Déclaration de Rome acceptable pour tous les pays, selon Varsovie

La déclaration finale que les pays membres de l'Union européenne doivent adopter samedi lors de leur sommet à Rome est "acceptable" pour tous, a déclaré vendredi la Première ministre polonaise Beata Szydlo.

"La déclaration qui sera adoptée au sommet de Rome n'est pas à la hauteur de nos ambitions, l'Europe peut mieux faire, mais c'est un document qui, dans la situation politique actuelle, est acceptable pour tous et c'est en cela que réside sa valeur", a-t-elle déclaré à la presse avant son départ pour Rome.


"L'unité de l'Europe est une priorité", a-t-elle souligné. "L'unité de l'Europe et son caractère indivisible se trouvent dans la déclaration et c'est un succès de la diplomatie européenne".

Ces derniers jours, Mme Szydlo avait averti que la Pologne pourrait ne pas signer la déclaration finale, si elle faisait référence à une Europe "à plusieurs vitesses".

Elle a également énoncé quatre priorités européennes, incontournables pour son gouvernement, à savoir l'unité de l'UE, la défense en collaboration étroite avec l'Otan, le renforcement du rôle des Parlements nationaux et "les principes du marché commun qui ne doivent pas diviser, mais unir".
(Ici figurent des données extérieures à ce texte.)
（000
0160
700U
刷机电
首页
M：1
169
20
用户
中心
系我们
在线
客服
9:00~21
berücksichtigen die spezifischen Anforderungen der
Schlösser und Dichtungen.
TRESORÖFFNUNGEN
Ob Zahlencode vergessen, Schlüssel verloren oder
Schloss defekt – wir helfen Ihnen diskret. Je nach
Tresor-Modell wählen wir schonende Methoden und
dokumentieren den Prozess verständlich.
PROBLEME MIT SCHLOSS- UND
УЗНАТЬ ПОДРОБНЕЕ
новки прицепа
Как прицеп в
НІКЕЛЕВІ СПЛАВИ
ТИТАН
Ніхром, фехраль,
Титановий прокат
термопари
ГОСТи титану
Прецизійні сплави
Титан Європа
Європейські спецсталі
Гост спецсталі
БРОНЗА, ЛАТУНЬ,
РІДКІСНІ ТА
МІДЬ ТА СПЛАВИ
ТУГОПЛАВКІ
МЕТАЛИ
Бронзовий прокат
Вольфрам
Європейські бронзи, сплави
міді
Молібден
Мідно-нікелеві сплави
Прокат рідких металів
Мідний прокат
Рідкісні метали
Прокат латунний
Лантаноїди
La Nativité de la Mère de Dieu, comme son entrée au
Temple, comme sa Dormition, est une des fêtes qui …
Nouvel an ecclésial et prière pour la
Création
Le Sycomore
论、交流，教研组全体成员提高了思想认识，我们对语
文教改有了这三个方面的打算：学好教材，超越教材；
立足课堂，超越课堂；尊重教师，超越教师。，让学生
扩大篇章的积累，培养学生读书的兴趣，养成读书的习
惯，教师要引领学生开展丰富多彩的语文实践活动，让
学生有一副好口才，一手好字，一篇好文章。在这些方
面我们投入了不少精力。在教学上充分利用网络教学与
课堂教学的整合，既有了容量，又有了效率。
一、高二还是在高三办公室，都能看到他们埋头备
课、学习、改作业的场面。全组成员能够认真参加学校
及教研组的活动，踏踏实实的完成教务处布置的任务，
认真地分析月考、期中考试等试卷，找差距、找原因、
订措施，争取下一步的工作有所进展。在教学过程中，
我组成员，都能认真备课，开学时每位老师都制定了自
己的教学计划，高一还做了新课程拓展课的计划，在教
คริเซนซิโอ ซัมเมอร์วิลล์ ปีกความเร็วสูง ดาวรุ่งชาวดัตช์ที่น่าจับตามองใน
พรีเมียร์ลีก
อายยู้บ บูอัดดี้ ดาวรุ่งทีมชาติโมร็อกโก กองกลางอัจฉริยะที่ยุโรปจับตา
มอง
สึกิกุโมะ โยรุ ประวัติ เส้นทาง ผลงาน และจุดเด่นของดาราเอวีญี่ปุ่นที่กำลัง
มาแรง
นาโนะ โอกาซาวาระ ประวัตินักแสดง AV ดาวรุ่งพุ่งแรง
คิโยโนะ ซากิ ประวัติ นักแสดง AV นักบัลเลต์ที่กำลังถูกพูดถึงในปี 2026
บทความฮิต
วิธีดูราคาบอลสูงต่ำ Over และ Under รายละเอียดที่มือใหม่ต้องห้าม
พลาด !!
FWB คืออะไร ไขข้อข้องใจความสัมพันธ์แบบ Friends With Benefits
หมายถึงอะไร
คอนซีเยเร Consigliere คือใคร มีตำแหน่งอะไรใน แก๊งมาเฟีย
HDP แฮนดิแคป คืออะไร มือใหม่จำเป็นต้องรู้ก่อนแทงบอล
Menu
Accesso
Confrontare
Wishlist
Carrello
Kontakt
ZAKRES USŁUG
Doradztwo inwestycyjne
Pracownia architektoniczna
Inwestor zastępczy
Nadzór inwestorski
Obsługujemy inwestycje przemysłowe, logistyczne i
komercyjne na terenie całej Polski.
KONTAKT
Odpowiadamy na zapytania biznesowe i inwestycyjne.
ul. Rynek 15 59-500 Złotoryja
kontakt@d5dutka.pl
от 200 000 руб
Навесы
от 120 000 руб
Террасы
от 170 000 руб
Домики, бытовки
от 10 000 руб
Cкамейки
Les 27 dirigeants européens célèbreront samedi le 60ème anniversaire du traité de Rome, qui a donné naissance à la Communauté économique européenne (CEE), à l'origine de l'Union européenne actuelle.

Des rumeurs ont couru à Athènes ces derniers jours, selon lesquelles la Grèce ne signerait pas la déclaration commune du sommet, à moins que celle-ci ne comprenne des références spécifiques aux acquis sociaux et aux avancées sociales.

Selon le vice-ministre polonais des Affaires étrangères Konrad Szymanski, la Grèce a levé ses réserves que la nuit dernière.